【C++】哈希表实现 - 链地址法/哈希桶

- 前言
一、链地址法
- [1.1 解决哈希冲突的思路](#1.1 解决哈希冲突的思路)
- [1.2 关于扩容](#1.2 关于扩容)
- [1.3 关于极端场景](#1.3 关于极端场景)
二、代码实现
- [2.1 节点结构框架](#2.1 节点结构框架)
- [2.2 insert 函数](#2.2 insert 函数)
- - [2.2.1 插入逻辑](#2.2.1 插入逻辑)
  - [2.2.2 扩容逻辑](#2.2.2 扩容逻辑)
  - [2.2.3 插入函数测试](#2.2.3 插入函数测试)
- [2.3 find 和 erase 函数](#2.3 find 和 erase 函数)
- - - 测试代码
- [2.4 质数表](#2.4 质数表)
- [2.5 析构函数](#2.5 析构函数)
- [2.5 解决 key 不能取模的问题](#2.5 解决 key 不能取模的问题)
- - [测试 string 类型](#测试 string 类型)

前言

上期博客，我们讲解了哈希表的概念，并使用开放定址法实现了哈希表，本期博客我们将使用链地址法来实现哈希表。跳转上期博客：【C++】哈希表实现 - 开放定址法

一、链地址法

1.1 解决哈希冲突的思路

开放定址法 中所有的元素都放到哈希表里，链地址法 中所有的数据不再直接存储在哈希表中，哈希表中存储一个指针，没有数据映射这个位置时，这个指针为空，有多个数据映射到这个位置时，我们把这些冲突的数据链接成一个链表，挂在哈希表这个位置下面，链地址法也叫做哈希桶或者拉链法。

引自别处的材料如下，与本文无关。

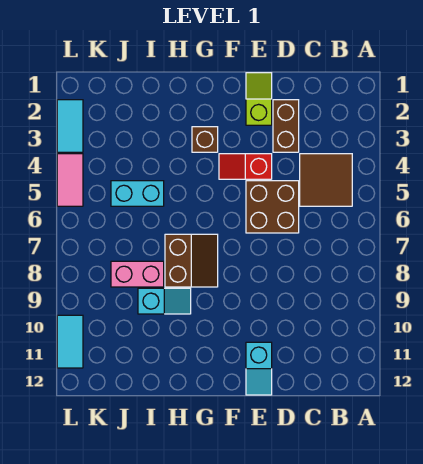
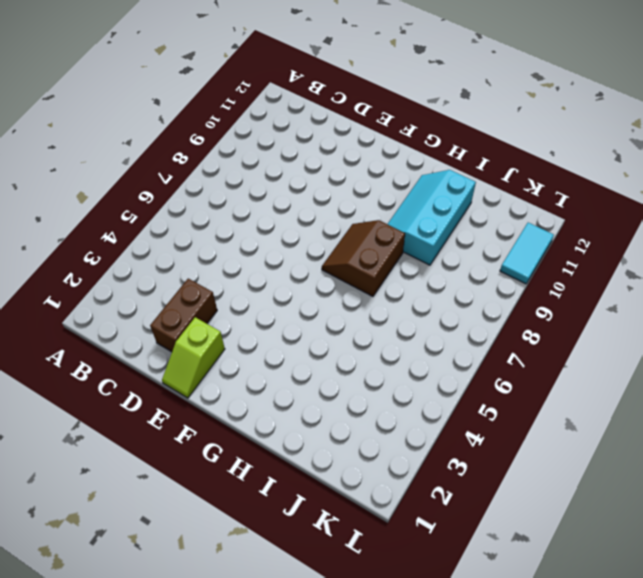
cyan slope H9:I11 level 1 top I -> cyan slope H9:I9 level 1 top I
none -> brown tile B4:C5 level 1
none -> brown brick D5:E6 level 1
none -> red slope E4:F4 level 1 top E

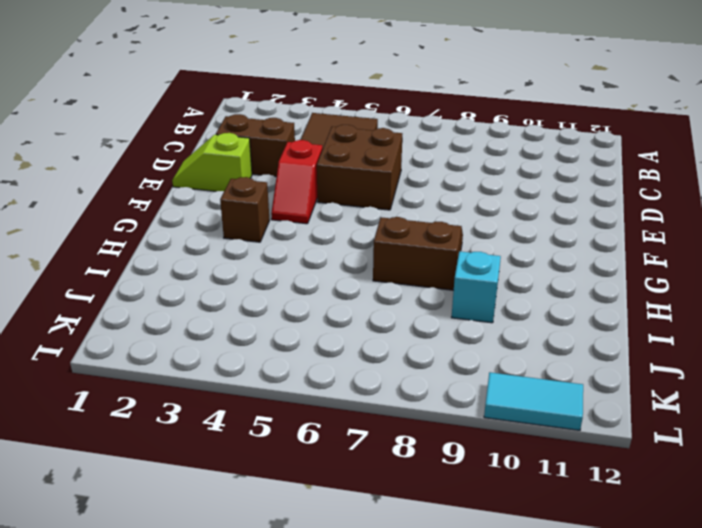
none -> cyan slope E11:E12 level 1 top 11
none -> cyan brick I5:J5 level 1
none -> pink brick I8:J8 level 1

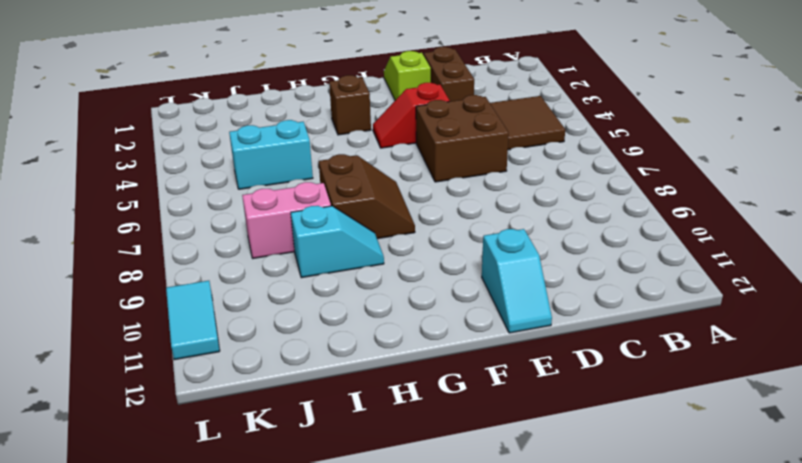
none -> cyan tile L2:L3 level 1
none -> pink tile L4:L5 level 1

下面演示 {19,30,5,36,13,20,21,12,24,96} 等这一组值映射到M=11的表中。

1.2 关于扩容

开放定址法负载因子必须小于1，链地址法的负载因子就没有限制了，可以大于1。负载因子越大，哈希冲突的概率越高，空间利用率越高；负载因子越小，哈希冲突的概率越低，空间利用率越低；

stl中unordered系列最大负载因子基本控制在1，大于1就扩容，我们下面实现也使用这个方式。

1.3 关于极端场景

如果极端场景下，某个桶特别长怎么办？其实可以考虑使用全域散列法，这样就不容易被针对了。但是假设不是被针对了，用了全域散列法，但是偶然情况下，某个桶很长，查找效率很低怎么办？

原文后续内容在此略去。